I have made a point of visiting the places where some of our great Bible commentators lived and worked, like our greatest Bible exegete, Rashi (1040-1105). Rashi's life and work in that area of France was only recently, and reluctantly, recognized by the French authorities with a tiny plaque, which you have to search out with alacrity in order to find. Rashi worked as a vintner for the local cathedral in Troyes, Champagne. No-one knew more about looking after the land than he did. After all, he had to cultivate it every day of his life – and in between, he managed to write monumental tomes on Bible and Talmud!
Ditto with our greatest Lithuanian sage, the Vilna Gaon. His grave in Lithuania's capital is apparently unheard of by Vilnius' taxi drivers.
Abraham ibn Ezra (1089-1164) wrote his monumental commentaries on the Bible in Lucca, northern Italy and a second alternative in Rouen. He was born in Christian Tudela, and travelled all around the Iberian Peninsula, both Muslim and Christian areas, until leaving his country of birth and making for Provence, France and England, where, in 1164, he was cut down in his prime by 'anarchic English hordes' en route to massacre Jews and Muslims in the 'Holy Land', rampaging along the way as they did so.

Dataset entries

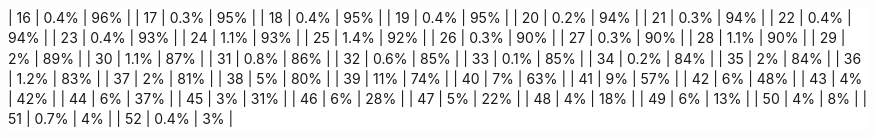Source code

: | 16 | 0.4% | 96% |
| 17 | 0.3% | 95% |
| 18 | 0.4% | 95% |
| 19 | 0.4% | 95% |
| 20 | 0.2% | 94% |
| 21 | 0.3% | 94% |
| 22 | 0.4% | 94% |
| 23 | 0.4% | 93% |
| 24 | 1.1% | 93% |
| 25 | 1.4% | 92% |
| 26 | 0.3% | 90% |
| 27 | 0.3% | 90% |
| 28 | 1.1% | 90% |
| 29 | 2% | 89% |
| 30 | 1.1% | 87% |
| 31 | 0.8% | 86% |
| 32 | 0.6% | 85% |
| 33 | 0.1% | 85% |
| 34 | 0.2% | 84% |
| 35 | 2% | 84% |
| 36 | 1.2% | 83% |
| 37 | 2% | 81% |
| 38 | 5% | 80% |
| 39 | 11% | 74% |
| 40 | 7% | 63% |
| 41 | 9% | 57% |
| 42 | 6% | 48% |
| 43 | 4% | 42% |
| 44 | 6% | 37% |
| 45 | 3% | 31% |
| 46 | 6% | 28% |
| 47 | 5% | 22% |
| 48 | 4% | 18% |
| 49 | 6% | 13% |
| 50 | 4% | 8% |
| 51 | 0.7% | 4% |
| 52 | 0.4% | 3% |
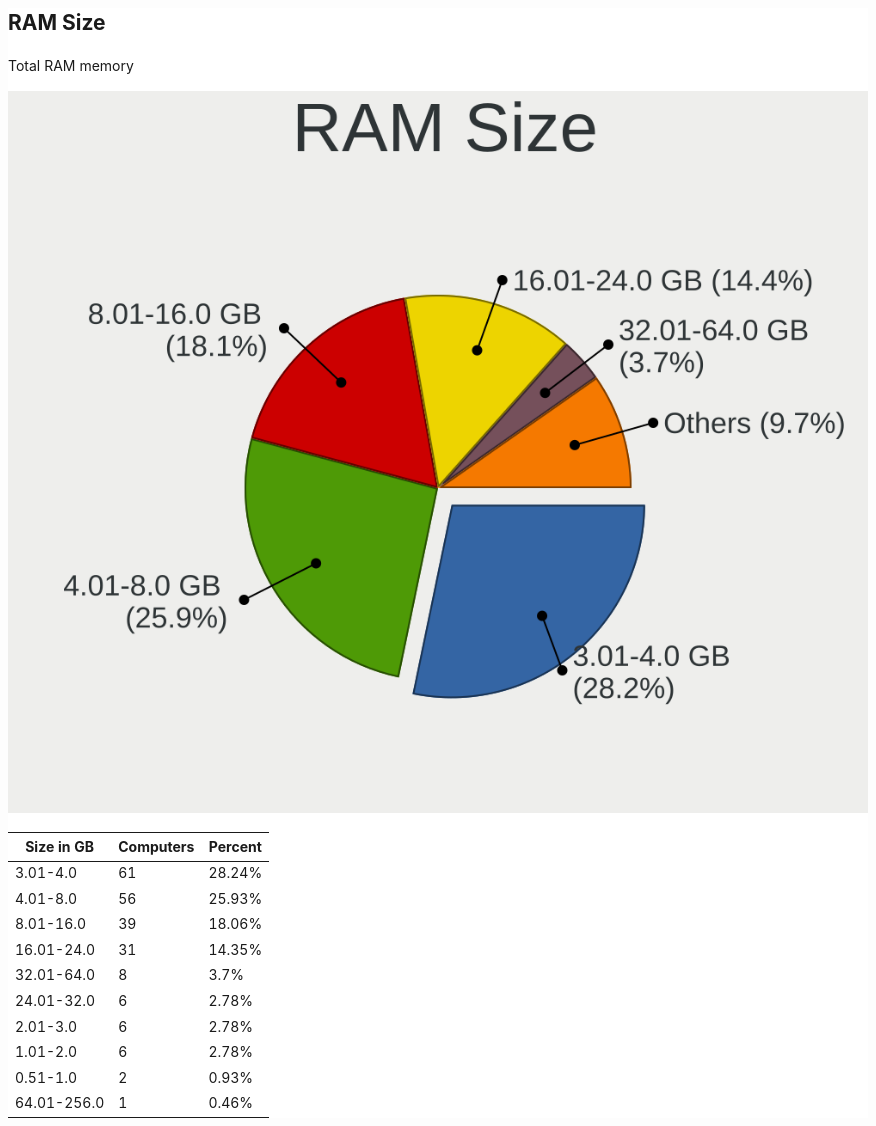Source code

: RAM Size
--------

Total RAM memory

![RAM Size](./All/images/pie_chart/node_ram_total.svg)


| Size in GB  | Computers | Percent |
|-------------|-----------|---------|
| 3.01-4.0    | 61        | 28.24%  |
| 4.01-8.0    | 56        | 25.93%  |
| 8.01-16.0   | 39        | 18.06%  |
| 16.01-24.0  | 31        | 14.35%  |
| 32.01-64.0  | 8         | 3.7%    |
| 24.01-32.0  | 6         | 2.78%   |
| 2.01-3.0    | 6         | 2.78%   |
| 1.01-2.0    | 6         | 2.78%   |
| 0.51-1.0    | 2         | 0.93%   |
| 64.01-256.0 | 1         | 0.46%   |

EXPLORE THE MATERIAL:
(1) Repeat the listing word for word, starting at the line that contains "Total RAM memory" and ending at the final line of the listing.
(2) Extend the passage on the places where great Bible commentators lived and worked, picking up right after its last sentence.

TASK-BY-TASK RESULTS:
(1)
Total RAM memory

![RAM Size](./All/images/pie_chart/node_ram_total.svg)


| Size in GB  | Computers | Percent |
|-------------|-----------|---------|
| 3.01-4.0    | 61        | 28.24%  |
| 4.01-8.0    | 56        | 25.93%  |
| 8.01-16.0   | 39        | 18.06%  |
| 16.01-24.0  | 31        | 14.35%  |
| 32.01-64.0  | 8         | 3.7%    |
| 24.01-32.0  | 6         | 2.78%   |
| 2.01-3.0    | 6         | 2.78%   |
| 1.01-2.0    | 6         | 2.78%   |
| 0.51-1.0    | 2         | 0.93%   |
| 64.01-256.0 | 1         | 0.46%   |

(2)
It is obvious to anyone who bothers to read the major commentators on all these passages that they are aware that in order to nurture and care, people have to master skills. In order to play the piano to any reasonable standard, I had to practise five or six hours a day, including scales and exercises. And yes, I loved it – all of it – including the hard grind. Do you really think that Mozart sounds artless without art, skill, blood, sweat and tears? In order to sound artless, you have to, yes, 'master' the art in question. In order to allow the music to take you over, you have to be 'on top of it' first!
In order to become a top athlete or Wimbledon finalist a person has to devote a great deal of time to 'mastering' the rudiments. Just read the amazing story of Serena Williams! In order to understand a language, you have to learn grammar – osmosis simply doesn't do the trick – despite the best efforts of contemporary pundits to state otherwise. If you want to swim, you have to learn how to avoid drowning first.
To build up the land of Israel in modern times, east-European Jews, like the mother of Chief Rabbi Shear Yashuv Cohen, mentioned above, trained in agriculture back home in Tzarist Russia, Ukraine, Lithuania, Latvia and neighbouring countries. In order to learn to love, we have to learn the art of loving – and in order to learn how to treat the earth with respect, we have to learn the art and science of what makes the earth tick. 'Going with the flow' may sound good in theory, but in practice one might end up with egg on one's face!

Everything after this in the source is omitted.